- INFORMATION PROVIDED
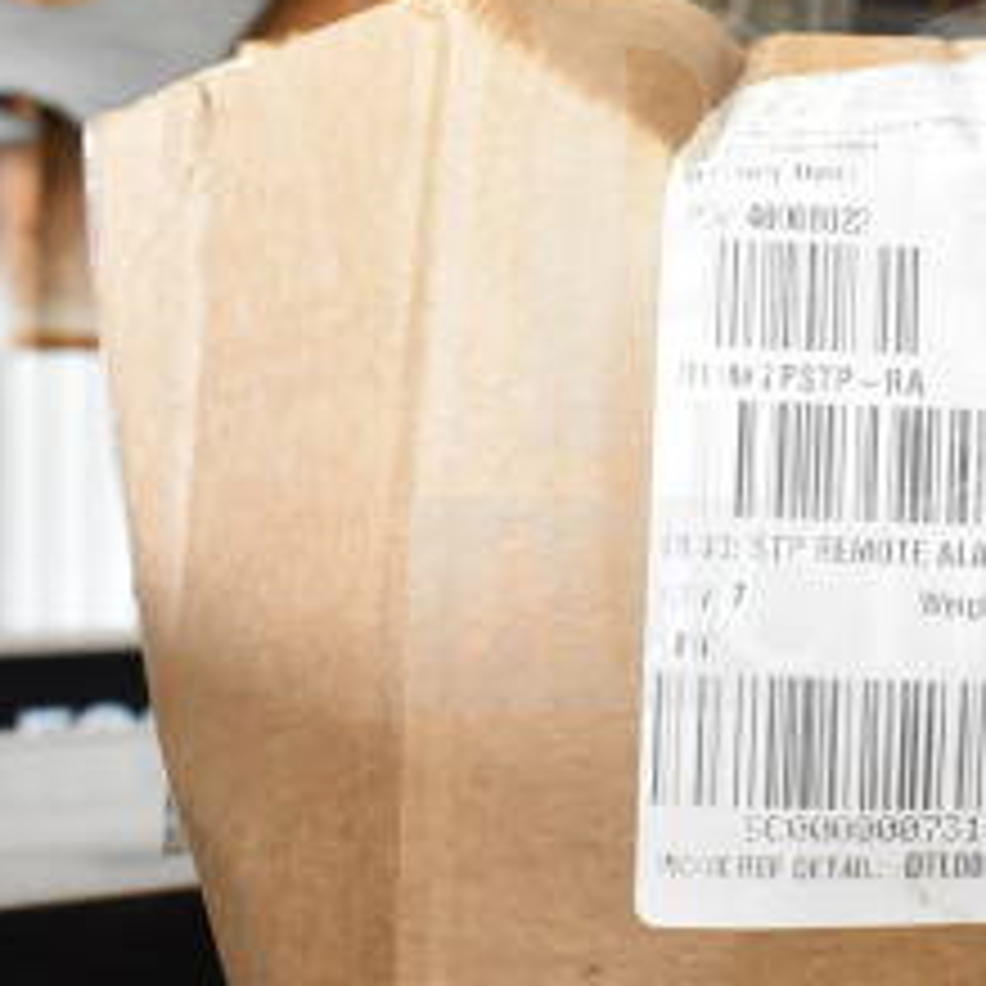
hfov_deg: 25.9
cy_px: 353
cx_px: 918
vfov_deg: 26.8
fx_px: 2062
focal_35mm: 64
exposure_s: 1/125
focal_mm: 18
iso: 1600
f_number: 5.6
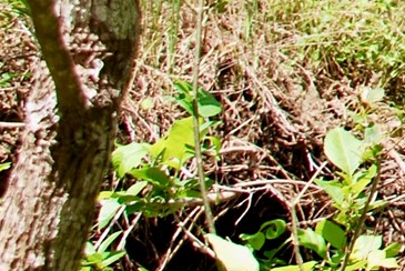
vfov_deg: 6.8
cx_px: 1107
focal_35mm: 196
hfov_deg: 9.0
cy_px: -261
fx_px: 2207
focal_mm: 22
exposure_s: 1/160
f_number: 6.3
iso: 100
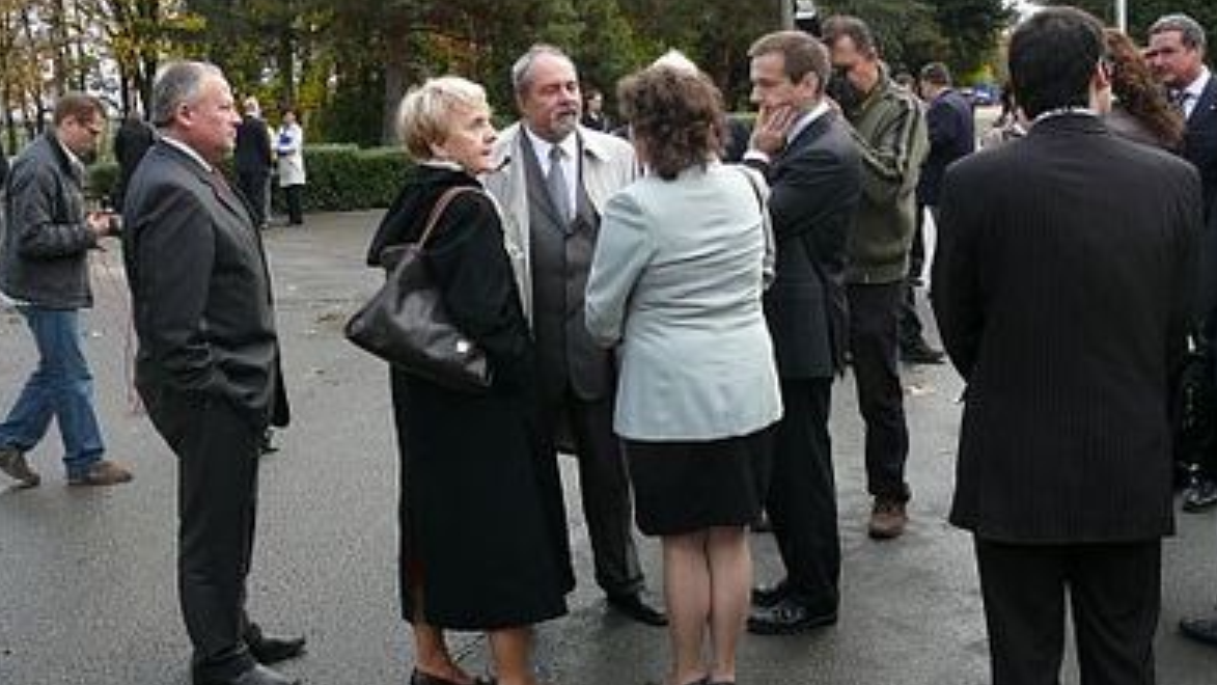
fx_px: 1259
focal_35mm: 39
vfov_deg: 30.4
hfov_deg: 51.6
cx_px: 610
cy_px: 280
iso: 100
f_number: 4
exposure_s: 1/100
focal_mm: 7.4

- WORK TO COMPLETE
Quote only the lines that start at the line holding "cx_px: 1107" and end at the last line of the entries, including both of those lines, and omit every picture.

- SOLVED PROBLEM
cx_px: 1107
focal_35mm: 196
hfov_deg: 9.0
cy_px: -261
fx_px: 2207
focal_mm: 22
exposure_s: 1/160
f_number: 6.3
iso: 100
fx_px: 1259
focal_35mm: 39
vfov_deg: 30.4
hfov_deg: 51.6
cx_px: 610
cy_px: 280
iso: 100
f_number: 4
exposure_s: 1/100
focal_mm: 7.4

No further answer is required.